View Full Version : Installing a new shower in a concrete floor, high-rise

12-08-2009, 11:36 AM
I just purchased a condo in a high-rise and am hoping to make some master bathroom/closet renovations. The condo layout is such that there is one large bathroom with a full shower/sink/toilet directly parallel to the master bedroom walk in closet which only has a small bathroom with a sink and toilet. My question is... Is it necessary to drill new drain holes in order to put in a second shower in the master closet or can I plum the drain to link to the next door shower drain? This would make things much much easier... If not, generally home much does installing a new drain in a high-rise condo with concrete floors generally run... ballpark? Thanks

12-08-2009, 11:43 AM
You will need to provide the shower it's own trap which means going through the floor (and in youir downstairs neighbor's ceiling). Code requires each plumbing fixture to have it's own trap (with a few minor exceptions).

I don't think anyone here can give you a quote as cost can vary widely from area to area.

12-08-2009, 01:04 PM
If you are coring a prestressed concrete floor, you will need to x-ray the floor first.

It's going to be a bunch.

12-08-2009, 03:34 PM
Depending on where you live, state and local laws, and the condo by-laws, any changes like this may need the association's approval. You may not get it. Local laws usually require this to be done only by a licensed plumber with permits. Depending on how the ceiling is done, and how friendly your downstairs neighbor is, you may not get permission to enter their unit unless it is something like to fix a leak. Tearing out the ceiling and restoring it could get ugly. Now, if it is a dropped ceiling, it may not be a big deal. You may need to not only move a drain, but install a new vent as well, so it is likely at least a couple of holes through the floor.

## WORK ORDER 1
Return the records from their first line up to and including the line with "The value of 6 at 0 is -5. True or false?".
The forum thread about adding a shower has no connection to the records.

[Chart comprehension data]
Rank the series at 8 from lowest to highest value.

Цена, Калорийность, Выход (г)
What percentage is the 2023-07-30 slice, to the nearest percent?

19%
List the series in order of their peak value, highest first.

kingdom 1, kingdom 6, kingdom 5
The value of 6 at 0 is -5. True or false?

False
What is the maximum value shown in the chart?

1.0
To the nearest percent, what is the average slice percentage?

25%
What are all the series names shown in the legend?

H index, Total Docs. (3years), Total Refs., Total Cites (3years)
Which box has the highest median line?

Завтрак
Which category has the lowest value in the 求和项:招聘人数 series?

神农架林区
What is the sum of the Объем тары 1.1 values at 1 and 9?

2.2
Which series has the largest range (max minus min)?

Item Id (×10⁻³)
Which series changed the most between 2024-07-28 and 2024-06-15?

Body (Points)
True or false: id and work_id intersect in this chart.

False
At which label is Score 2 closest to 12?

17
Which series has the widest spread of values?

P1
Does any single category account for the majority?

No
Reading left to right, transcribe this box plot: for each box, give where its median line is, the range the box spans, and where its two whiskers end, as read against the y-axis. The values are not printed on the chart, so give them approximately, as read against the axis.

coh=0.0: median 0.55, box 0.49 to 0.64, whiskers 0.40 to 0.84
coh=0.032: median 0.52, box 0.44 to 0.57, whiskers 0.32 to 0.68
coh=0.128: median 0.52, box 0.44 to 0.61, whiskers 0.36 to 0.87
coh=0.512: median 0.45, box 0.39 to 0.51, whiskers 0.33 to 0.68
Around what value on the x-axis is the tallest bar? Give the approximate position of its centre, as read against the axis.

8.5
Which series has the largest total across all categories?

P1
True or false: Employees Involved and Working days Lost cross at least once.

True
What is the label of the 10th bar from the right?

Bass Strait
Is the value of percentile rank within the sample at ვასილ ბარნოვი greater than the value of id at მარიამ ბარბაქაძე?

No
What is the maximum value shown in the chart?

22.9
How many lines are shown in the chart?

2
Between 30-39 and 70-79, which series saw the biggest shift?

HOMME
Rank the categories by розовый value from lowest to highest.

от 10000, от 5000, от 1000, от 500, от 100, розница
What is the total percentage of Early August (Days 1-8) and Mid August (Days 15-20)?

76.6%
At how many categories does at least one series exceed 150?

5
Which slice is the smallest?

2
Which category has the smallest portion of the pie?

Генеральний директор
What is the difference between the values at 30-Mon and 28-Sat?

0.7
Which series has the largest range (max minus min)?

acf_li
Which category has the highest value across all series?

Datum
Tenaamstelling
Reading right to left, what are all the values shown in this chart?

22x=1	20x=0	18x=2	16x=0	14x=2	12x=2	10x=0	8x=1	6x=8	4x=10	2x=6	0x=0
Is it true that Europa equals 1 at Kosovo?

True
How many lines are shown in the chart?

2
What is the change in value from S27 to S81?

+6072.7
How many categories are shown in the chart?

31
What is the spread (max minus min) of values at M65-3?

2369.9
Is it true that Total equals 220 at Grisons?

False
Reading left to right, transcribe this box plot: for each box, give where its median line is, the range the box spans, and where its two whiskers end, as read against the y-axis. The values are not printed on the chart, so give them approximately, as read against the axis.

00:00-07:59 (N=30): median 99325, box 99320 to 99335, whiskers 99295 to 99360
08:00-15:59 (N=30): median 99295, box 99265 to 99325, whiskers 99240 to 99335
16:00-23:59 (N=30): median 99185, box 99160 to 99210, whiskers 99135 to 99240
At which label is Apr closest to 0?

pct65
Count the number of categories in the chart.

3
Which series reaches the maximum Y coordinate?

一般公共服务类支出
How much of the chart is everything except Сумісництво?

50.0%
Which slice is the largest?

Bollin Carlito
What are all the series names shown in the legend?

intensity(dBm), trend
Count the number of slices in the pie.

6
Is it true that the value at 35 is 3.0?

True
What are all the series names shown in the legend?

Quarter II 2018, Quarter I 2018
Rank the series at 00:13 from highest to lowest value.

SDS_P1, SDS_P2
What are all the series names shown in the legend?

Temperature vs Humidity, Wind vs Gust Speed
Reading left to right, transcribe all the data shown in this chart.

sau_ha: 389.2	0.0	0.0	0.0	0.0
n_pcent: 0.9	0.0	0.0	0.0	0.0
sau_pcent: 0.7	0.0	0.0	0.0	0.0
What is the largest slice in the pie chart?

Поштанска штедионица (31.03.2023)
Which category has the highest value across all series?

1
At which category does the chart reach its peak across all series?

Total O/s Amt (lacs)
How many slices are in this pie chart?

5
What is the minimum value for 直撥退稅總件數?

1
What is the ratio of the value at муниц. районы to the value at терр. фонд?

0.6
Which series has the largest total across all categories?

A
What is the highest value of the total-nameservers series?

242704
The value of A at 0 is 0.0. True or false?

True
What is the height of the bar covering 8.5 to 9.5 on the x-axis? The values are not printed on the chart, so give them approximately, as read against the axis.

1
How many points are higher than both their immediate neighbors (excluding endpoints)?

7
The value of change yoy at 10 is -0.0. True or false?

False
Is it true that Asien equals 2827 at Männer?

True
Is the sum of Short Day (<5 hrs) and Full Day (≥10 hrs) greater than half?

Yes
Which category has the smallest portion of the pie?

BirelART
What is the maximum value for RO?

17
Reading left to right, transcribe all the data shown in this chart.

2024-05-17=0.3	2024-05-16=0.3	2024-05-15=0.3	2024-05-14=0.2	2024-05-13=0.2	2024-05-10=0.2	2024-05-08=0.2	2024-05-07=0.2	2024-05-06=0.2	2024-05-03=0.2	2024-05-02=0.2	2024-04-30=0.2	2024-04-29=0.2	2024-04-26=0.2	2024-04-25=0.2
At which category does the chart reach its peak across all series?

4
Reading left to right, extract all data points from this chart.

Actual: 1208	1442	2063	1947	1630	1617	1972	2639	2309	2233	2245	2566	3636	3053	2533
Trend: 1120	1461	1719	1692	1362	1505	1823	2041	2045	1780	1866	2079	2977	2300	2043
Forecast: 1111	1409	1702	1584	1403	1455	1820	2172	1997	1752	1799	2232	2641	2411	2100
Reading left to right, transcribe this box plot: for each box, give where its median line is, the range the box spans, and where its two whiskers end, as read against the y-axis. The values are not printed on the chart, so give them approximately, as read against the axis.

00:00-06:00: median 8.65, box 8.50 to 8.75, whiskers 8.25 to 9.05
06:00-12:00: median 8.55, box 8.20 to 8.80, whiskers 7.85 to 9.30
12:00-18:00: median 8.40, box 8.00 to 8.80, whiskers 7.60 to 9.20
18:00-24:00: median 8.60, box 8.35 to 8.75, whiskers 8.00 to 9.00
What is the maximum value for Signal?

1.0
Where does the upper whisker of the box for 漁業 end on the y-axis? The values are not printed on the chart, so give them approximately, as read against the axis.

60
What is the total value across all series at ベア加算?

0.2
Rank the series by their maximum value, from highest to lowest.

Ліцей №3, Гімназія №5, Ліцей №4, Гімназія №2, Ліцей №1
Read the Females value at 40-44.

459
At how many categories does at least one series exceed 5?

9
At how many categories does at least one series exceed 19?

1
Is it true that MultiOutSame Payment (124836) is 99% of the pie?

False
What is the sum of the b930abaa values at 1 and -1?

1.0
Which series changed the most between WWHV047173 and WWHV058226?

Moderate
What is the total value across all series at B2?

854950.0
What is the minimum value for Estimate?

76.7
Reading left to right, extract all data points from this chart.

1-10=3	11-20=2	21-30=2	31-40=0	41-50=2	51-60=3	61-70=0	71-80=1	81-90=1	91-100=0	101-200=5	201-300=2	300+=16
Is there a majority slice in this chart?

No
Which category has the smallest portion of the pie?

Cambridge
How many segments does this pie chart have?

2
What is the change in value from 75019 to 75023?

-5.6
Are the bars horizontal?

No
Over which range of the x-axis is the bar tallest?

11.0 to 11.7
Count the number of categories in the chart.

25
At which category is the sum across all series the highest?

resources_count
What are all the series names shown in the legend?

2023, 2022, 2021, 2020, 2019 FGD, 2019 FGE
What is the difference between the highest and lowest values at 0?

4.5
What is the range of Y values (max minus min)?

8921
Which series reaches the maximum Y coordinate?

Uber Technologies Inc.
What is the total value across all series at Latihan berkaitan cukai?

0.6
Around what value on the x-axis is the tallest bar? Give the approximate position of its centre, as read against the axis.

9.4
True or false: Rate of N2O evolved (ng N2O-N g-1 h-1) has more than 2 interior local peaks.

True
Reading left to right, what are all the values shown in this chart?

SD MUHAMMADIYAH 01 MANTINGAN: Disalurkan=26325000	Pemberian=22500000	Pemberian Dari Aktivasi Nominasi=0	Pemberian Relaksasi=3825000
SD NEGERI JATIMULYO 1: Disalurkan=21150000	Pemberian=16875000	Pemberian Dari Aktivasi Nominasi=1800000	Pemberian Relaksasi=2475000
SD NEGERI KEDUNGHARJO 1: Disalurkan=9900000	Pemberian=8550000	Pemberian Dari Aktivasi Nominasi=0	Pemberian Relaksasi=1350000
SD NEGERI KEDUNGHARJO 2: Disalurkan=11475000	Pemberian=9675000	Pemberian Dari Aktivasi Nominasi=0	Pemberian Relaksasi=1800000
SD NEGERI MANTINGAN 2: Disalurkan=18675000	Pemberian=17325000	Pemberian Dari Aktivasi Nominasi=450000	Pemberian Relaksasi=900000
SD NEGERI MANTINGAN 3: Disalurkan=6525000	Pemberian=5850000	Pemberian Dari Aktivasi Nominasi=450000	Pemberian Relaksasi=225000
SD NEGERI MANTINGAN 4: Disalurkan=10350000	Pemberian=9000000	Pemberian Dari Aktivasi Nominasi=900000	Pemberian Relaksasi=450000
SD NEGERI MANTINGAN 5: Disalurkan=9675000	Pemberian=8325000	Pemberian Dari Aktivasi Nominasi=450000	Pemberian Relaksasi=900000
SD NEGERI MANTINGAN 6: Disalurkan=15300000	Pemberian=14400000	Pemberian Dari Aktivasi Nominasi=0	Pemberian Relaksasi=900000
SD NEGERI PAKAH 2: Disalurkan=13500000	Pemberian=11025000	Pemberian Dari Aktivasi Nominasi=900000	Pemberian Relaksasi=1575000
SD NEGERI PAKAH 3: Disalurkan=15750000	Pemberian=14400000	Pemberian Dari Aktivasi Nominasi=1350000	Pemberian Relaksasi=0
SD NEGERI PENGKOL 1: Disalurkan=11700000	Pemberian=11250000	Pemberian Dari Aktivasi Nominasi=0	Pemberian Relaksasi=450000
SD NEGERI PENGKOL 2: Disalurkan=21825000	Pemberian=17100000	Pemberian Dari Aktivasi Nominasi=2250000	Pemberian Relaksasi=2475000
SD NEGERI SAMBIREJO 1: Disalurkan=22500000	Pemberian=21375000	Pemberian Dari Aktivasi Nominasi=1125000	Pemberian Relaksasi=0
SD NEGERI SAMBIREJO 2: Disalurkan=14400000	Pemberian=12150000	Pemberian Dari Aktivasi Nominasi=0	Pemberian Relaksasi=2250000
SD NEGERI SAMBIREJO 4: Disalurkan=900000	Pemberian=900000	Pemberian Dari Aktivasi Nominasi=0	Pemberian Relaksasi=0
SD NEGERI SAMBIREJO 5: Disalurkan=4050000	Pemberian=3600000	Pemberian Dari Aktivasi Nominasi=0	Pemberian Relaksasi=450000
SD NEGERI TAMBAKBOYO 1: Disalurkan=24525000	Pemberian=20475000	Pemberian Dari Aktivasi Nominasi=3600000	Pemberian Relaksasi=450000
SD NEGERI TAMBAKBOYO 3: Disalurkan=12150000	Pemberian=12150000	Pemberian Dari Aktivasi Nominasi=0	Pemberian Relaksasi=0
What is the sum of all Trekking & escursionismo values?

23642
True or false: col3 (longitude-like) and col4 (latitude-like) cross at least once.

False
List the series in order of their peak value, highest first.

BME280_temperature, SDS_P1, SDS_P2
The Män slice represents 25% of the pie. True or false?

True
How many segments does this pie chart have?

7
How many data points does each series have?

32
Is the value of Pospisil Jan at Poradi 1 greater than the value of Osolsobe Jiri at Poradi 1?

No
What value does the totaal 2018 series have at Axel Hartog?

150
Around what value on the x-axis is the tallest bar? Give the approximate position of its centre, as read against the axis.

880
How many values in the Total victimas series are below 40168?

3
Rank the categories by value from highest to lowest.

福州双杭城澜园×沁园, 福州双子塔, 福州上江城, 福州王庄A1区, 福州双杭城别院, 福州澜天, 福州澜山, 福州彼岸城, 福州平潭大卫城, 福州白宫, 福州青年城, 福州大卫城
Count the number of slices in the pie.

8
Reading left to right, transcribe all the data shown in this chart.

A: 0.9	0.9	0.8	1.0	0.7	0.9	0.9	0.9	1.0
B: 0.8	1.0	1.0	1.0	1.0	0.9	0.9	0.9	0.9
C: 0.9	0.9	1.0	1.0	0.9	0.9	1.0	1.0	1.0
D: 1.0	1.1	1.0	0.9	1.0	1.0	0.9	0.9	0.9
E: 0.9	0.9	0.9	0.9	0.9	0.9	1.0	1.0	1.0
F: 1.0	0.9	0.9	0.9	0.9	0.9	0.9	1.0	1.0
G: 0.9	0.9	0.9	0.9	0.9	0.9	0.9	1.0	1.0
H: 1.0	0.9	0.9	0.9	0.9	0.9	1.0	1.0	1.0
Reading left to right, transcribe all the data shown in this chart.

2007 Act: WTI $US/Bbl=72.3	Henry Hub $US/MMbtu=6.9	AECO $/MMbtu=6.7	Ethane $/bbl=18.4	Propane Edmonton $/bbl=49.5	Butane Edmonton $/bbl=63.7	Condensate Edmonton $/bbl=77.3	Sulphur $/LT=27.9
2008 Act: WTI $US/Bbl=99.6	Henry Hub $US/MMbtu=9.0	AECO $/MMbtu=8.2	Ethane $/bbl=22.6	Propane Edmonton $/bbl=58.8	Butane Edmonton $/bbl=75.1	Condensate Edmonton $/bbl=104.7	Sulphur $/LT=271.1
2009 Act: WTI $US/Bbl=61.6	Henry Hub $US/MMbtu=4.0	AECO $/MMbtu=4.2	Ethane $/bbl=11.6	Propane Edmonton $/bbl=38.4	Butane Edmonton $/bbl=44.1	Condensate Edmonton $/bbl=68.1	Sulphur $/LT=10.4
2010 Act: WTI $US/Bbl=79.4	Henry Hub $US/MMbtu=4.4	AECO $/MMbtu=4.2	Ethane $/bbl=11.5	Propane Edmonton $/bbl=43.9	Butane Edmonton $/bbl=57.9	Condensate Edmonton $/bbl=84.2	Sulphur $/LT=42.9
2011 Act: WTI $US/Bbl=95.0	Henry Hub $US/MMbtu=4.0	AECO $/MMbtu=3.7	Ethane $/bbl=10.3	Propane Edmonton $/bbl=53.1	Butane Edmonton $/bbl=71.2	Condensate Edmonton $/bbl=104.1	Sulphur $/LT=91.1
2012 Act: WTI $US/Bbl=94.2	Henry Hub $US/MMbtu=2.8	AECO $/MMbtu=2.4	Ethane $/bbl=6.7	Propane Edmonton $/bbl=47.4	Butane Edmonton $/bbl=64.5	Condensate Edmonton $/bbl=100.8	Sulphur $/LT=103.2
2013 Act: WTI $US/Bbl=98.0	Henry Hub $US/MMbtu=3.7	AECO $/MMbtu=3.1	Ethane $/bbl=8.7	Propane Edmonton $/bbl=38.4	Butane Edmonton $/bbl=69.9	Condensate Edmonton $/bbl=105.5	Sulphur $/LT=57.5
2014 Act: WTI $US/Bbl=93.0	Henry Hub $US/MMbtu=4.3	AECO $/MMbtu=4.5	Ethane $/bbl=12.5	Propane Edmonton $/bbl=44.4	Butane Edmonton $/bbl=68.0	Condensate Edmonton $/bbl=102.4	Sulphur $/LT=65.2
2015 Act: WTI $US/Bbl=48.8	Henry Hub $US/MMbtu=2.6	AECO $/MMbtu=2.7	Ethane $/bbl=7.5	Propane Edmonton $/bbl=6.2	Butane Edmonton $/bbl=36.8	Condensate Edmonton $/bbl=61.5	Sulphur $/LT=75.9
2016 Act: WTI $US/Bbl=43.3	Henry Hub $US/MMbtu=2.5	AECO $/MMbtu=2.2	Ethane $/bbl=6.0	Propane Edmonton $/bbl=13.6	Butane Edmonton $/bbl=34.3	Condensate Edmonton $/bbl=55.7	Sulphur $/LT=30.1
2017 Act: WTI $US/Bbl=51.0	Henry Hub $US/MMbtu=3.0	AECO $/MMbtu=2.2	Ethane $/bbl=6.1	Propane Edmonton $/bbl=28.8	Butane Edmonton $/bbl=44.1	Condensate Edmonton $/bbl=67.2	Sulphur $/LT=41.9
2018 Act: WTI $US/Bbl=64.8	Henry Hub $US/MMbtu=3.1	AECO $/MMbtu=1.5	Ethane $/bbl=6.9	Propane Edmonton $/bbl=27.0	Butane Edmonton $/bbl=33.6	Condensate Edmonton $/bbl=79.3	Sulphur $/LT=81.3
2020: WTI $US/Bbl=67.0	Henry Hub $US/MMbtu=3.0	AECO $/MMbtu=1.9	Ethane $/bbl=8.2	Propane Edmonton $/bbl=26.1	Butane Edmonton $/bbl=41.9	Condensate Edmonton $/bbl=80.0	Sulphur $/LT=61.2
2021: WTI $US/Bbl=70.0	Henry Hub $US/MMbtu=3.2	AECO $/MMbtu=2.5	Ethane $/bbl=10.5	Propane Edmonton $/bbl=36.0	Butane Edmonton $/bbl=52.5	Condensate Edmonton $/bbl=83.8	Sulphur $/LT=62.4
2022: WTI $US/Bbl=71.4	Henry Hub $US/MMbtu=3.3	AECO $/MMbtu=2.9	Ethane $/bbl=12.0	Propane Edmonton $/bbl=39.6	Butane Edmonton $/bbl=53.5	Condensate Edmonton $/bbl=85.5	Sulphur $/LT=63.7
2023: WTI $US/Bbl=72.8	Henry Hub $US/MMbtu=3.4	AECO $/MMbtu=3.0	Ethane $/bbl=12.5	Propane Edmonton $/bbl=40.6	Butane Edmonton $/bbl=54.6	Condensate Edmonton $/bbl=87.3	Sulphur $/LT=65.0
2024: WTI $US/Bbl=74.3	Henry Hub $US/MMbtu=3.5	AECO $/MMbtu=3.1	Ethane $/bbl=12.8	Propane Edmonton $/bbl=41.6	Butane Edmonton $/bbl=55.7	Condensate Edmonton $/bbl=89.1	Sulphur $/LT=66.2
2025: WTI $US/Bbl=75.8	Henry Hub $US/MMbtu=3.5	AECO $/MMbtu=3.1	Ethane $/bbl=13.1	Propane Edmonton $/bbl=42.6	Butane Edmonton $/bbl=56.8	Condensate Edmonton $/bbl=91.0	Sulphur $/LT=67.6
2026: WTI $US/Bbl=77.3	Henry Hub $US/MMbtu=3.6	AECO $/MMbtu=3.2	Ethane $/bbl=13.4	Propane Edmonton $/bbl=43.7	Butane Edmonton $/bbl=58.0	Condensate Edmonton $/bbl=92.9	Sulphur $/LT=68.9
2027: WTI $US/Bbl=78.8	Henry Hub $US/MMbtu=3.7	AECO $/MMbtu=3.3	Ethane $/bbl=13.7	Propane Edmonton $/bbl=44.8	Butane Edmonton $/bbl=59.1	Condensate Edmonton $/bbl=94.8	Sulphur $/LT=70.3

## WORK ORDER 2
Retype the forum thread about adding a shower from "12-08-2009, 03:34 PM" up to and including "through the floor.".

## SOLUTION 1
Rank the series at 8 from lowest to highest value.

Цена, Калорийность, Выход (г)
What percentage is the 2023-07-30 slice, to the nearest percent?

19%
List the series in order of their peak value, highest first.

kingdom 1, kingdom 6, kingdom 5
The value of 6 at 0 is -5. True or false?

## SOLUTION 2
12-08-2009, 03:34 PM
Depending on where you live, state and local laws, and the condo by-laws, any changes like this may need the association's approval. You may not get it. Local laws usually require this to be done only by a licensed plumber with permits. Depending on how the ceiling is done, and how friendly your downstairs neighbor is, you may not get permission to enter their unit unless it is something like to fix a leak. Tearing out the ceiling and restoring it could get ugly. Now, if it is a dropped ceiling, it may not be a big deal. You may need to not only move a drain, but install a new vent as well, so it is likely at least a couple of holes through the floor.